Required action: The required result is each line of the entries below containing the string "lang".

Provided records:
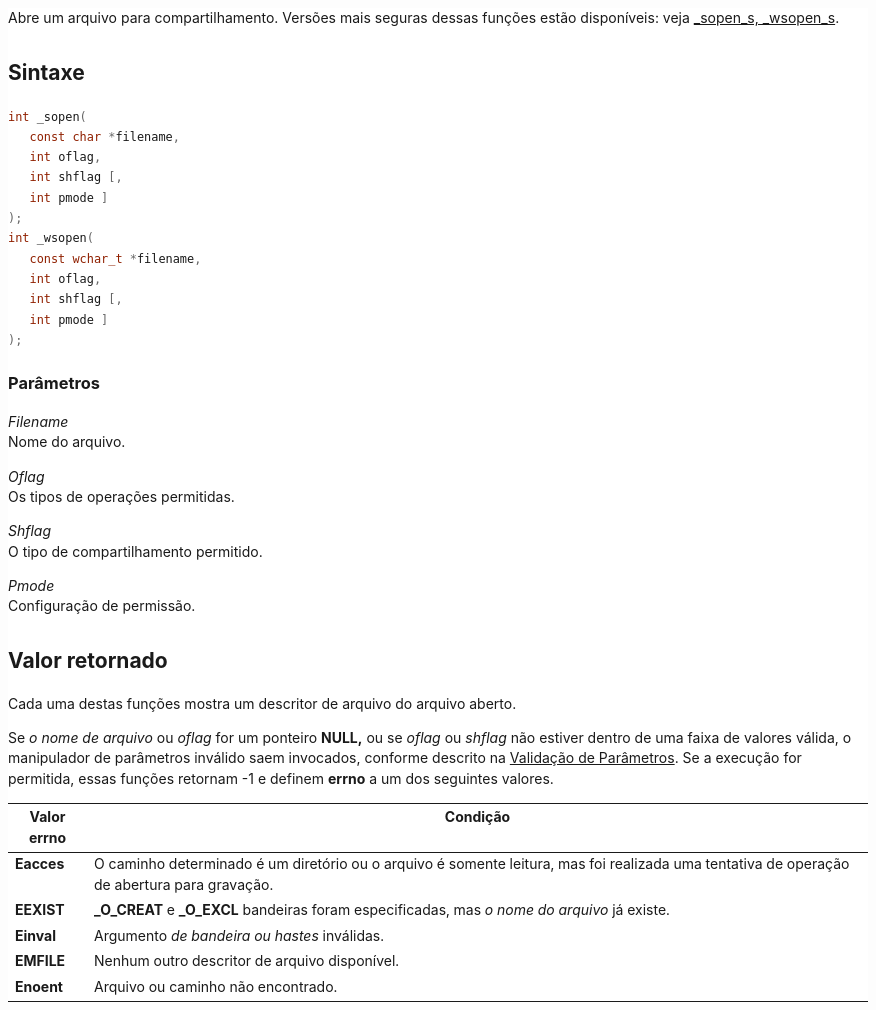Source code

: Abre um arquivo para compartilhamento. Versões mais seguras dessas funções estão disponíveis: veja [_sopen_s, _wsopen_s](sopen-s-wsopen-s.md).

## <a name="syntax"></a>Sintaxe

```C
int _sopen(
   const char *filename,
   int oflag,
   int shflag [,
   int pmode ]
);
int _wsopen(
   const wchar_t *filename,
   int oflag,
   int shflag [,
   int pmode ]
);
```

### <a name="parameters"></a>Parâmetros

*Filename*<br/>
Nome do arquivo.

*Oflag*<br/>
Os tipos de operações permitidas.

*Shflag*<br/>
O tipo de compartilhamento permitido.

*Pmode*<br/>
Configuração de permissão.

## <a name="return-value"></a>Valor retornado

Cada uma destas funções mostra um descritor de arquivo do arquivo aberto.

Se *o nome de arquivo* ou *oflag* for um ponteiro **NULL,** ou se *oflag* ou *shflag* não estiver dentro de uma faixa de valores válida, o manipulador de parâmetros inválido saem invocados, conforme descrito na [Validação de Parâmetros](../../c-runtime-library/parameter-validation.md). Se a execução for permitida, essas funções retornam -1 e definem **errno** a um dos seguintes valores.

|Valor errno|Condição|
|-|-|
| **Eacces** | O caminho determinado é um diretório ou o arquivo é somente leitura, mas foi realizada uma tentativa de operação de abertura para gravação. |
| **EEXIST** | **_O_CREAT** e **_O_EXCL** bandeiras foram especificadas, mas *o nome do arquivo* já existe. |
| **Einval** | Argumento *de bandeira ou* *hastes* inválidas. |
| **EMFILE** | Nenhum outro descritor de arquivo disponível. |
| **Enoent** | Arquivo ou caminho não encontrado. |
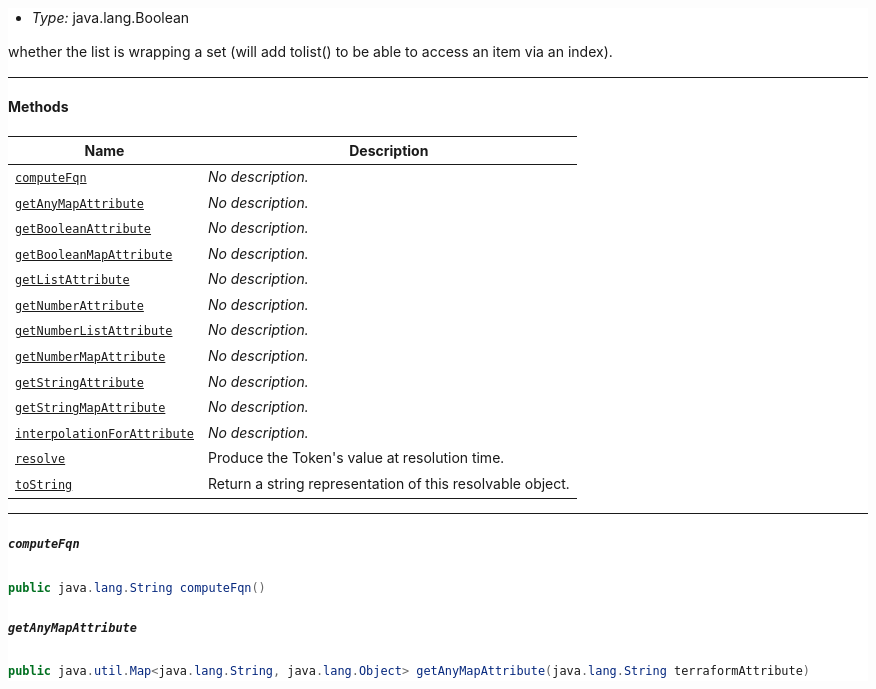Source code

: - *Type:* java.lang.Boolean

whether the list is wrapping a set (will add tolist() to be able to access an item via an index).

---

#### Methods <a name="Methods" id="Methods"></a>

| **Name** | **Description** |
| --- | --- |
| <code><a href="#rhizo-co-terraform-provider-oci.dataOciDevopsBuildPipelineStages.DataOciDevopsBuildPipelineStagesBuildPipelineStageCollectionItemsBuildPipelineStagePredecessorCollectionItemsOutputReference.computeFqn">computeFqn</a></code> | *No description.* |
| <code><a href="#rhizo-co-terraform-provider-oci.dataOciDevopsBuildPipelineStages.DataOciDevopsBuildPipelineStagesBuildPipelineStageCollectionItemsBuildPipelineStagePredecessorCollectionItemsOutputReference.getAnyMapAttribute">getAnyMapAttribute</a></code> | *No description.* |
| <code><a href="#rhizo-co-terraform-provider-oci.dataOciDevopsBuildPipelineStages.DataOciDevopsBuildPipelineStagesBuildPipelineStageCollectionItemsBuildPipelineStagePredecessorCollectionItemsOutputReference.getBooleanAttribute">getBooleanAttribute</a></code> | *No description.* |
| <code><a href="#rhizo-co-terraform-provider-oci.dataOciDevopsBuildPipelineStages.DataOciDevopsBuildPipelineStagesBuildPipelineStageCollectionItemsBuildPipelineStagePredecessorCollectionItemsOutputReference.getBooleanMapAttribute">getBooleanMapAttribute</a></code> | *No description.* |
| <code><a href="#rhizo-co-terraform-provider-oci.dataOciDevopsBuildPipelineStages.DataOciDevopsBuildPipelineStagesBuildPipelineStageCollectionItemsBuildPipelineStagePredecessorCollectionItemsOutputReference.getListAttribute">getListAttribute</a></code> | *No description.* |
| <code><a href="#rhizo-co-terraform-provider-oci.dataOciDevopsBuildPipelineStages.DataOciDevopsBuildPipelineStagesBuildPipelineStageCollectionItemsBuildPipelineStagePredecessorCollectionItemsOutputReference.getNumberAttribute">getNumberAttribute</a></code> | *No description.* |
| <code><a href="#rhizo-co-terraform-provider-oci.dataOciDevopsBuildPipelineStages.DataOciDevopsBuildPipelineStagesBuildPipelineStageCollectionItemsBuildPipelineStagePredecessorCollectionItemsOutputReference.getNumberListAttribute">getNumberListAttribute</a></code> | *No description.* |
| <code><a href="#rhizo-co-terraform-provider-oci.dataOciDevopsBuildPipelineStages.DataOciDevopsBuildPipelineStagesBuildPipelineStageCollectionItemsBuildPipelineStagePredecessorCollectionItemsOutputReference.getNumberMapAttribute">getNumberMapAttribute</a></code> | *No description.* |
| <code><a href="#rhizo-co-terraform-provider-oci.dataOciDevopsBuildPipelineStages.DataOciDevopsBuildPipelineStagesBuildPipelineStageCollectionItemsBuildPipelineStagePredecessorCollectionItemsOutputReference.getStringAttribute">getStringAttribute</a></code> | *No description.* |
| <code><a href="#rhizo-co-terraform-provider-oci.dataOciDevopsBuildPipelineStages.DataOciDevopsBuildPipelineStagesBuildPipelineStageCollectionItemsBuildPipelineStagePredecessorCollectionItemsOutputReference.getStringMapAttribute">getStringMapAttribute</a></code> | *No description.* |
| <code><a href="#rhizo-co-terraform-provider-oci.dataOciDevopsBuildPipelineStages.DataOciDevopsBuildPipelineStagesBuildPipelineStageCollectionItemsBuildPipelineStagePredecessorCollectionItemsOutputReference.interpolationForAttribute">interpolationForAttribute</a></code> | *No description.* |
| <code><a href="#rhizo-co-terraform-provider-oci.dataOciDevopsBuildPipelineStages.DataOciDevopsBuildPipelineStagesBuildPipelineStageCollectionItemsBuildPipelineStagePredecessorCollectionItemsOutputReference.resolve">resolve</a></code> | Produce the Token's value at resolution time. |
| <code><a href="#rhizo-co-terraform-provider-oci.dataOciDevopsBuildPipelineStages.DataOciDevopsBuildPipelineStagesBuildPipelineStageCollectionItemsBuildPipelineStagePredecessorCollectionItemsOutputReference.toString">toString</a></code> | Return a string representation of this resolvable object. |

---

##### `computeFqn` <a name="computeFqn" id="rhizo-co-terraform-provider-oci.dataOciDevopsBuildPipelineStages.DataOciDevopsBuildPipelineStagesBuildPipelineStageCollectionItemsBuildPipelineStagePredecessorCollectionItemsOutputReference.computeFqn"></a>

```java
public java.lang.String computeFqn()
```

##### `getAnyMapAttribute` <a name="getAnyMapAttribute" id="rhizo-co-terraform-provider-oci.dataOciDevopsBuildPipelineStages.DataOciDevopsBuildPipelineStagesBuildPipelineStageCollectionItemsBuildPipelineStagePredecessorCollectionItemsOutputReference.getAnyMapAttribute"></a>

```java
public java.util.Map<java.lang.String, java.lang.Object> getAnyMapAttribute(java.lang.String terraformAttribute)
```
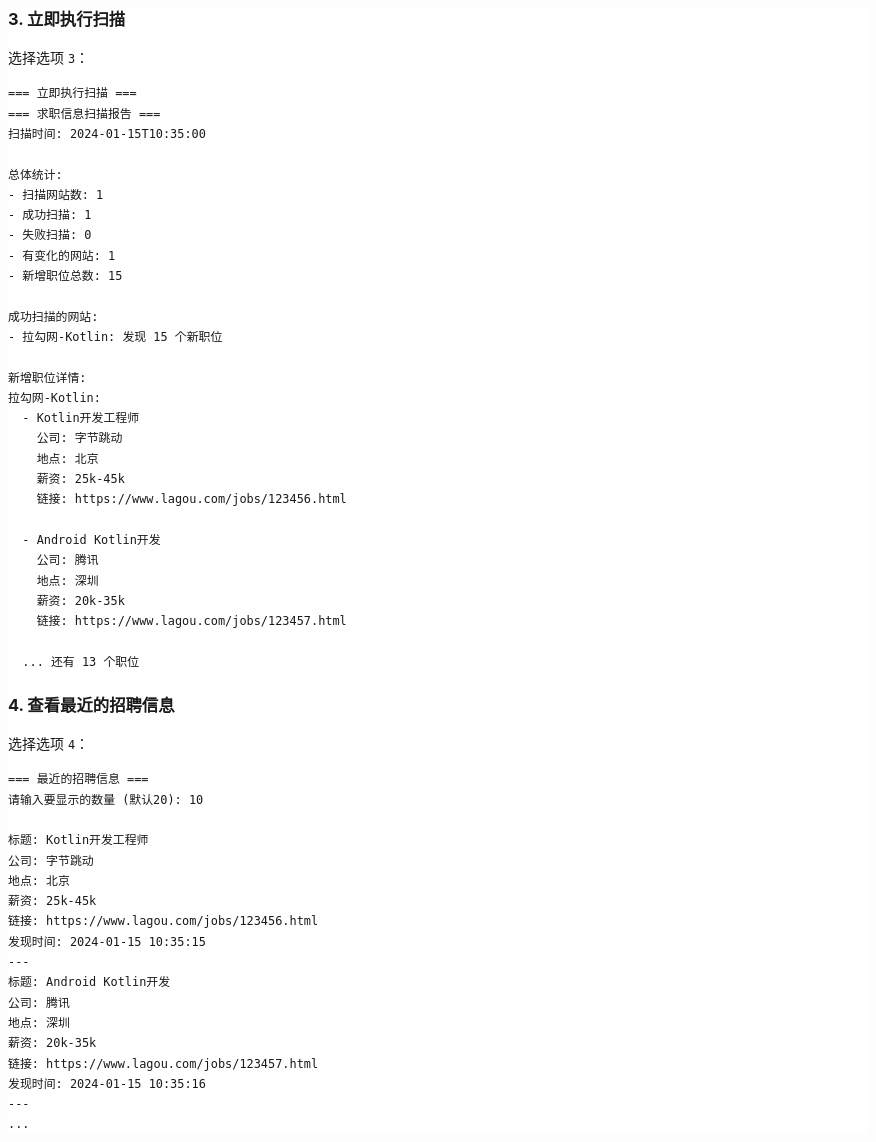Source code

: ### 3. 立即执行扫描

选择选项 `3`：

```
=== 立即执行扫描 ===
=== 求职信息扫描报告 ===
扫描时间: 2024-01-15T10:35:00

总体统计:
- 扫描网站数: 1
- 成功扫描: 1
- 失败扫描: 0
- 有变化的网站: 1
- 新增职位总数: 15

成功扫描的网站:
- 拉勾网-Kotlin: 发现 15 个新职位

新增职位详情:
拉勾网-Kotlin:
  - Kotlin开发工程师
    公司: 字节跳动
    地点: 北京
    薪资: 25k-45k
    链接: https://www.lagou.com/jobs/123456.html

  - Android Kotlin开发
    公司: 腾讯
    地点: 深圳
    薪资: 20k-35k
    链接: https://www.lagou.com/jobs/123457.html

  ... 还有 13 个职位
```

### 4. 查看最近的招聘信息

选择选项 `4`：

```
=== 最近的招聘信息 ===
请输入要显示的数量 (默认20): 10

标题: Kotlin开发工程师
公司: 字节跳动
地点: 北京
薪资: 25k-45k
链接: https://www.lagou.com/jobs/123456.html
发现时间: 2024-01-15 10:35:15
---
标题: Android Kotlin开发
公司: 腾讯
地点: 深圳
薪资: 20k-35k
链接: https://www.lagou.com/jobs/123457.html
发现时间: 2024-01-15 10:35:16
---
...
```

Solution for this exercise:
: - *Type:* java.lang.Boolean
public java.lang.String computeFqn()
public java.util.Map<java.lang.String, java.lang.Object> getAnyMapAttribute(java.lang.String terraformAttribute)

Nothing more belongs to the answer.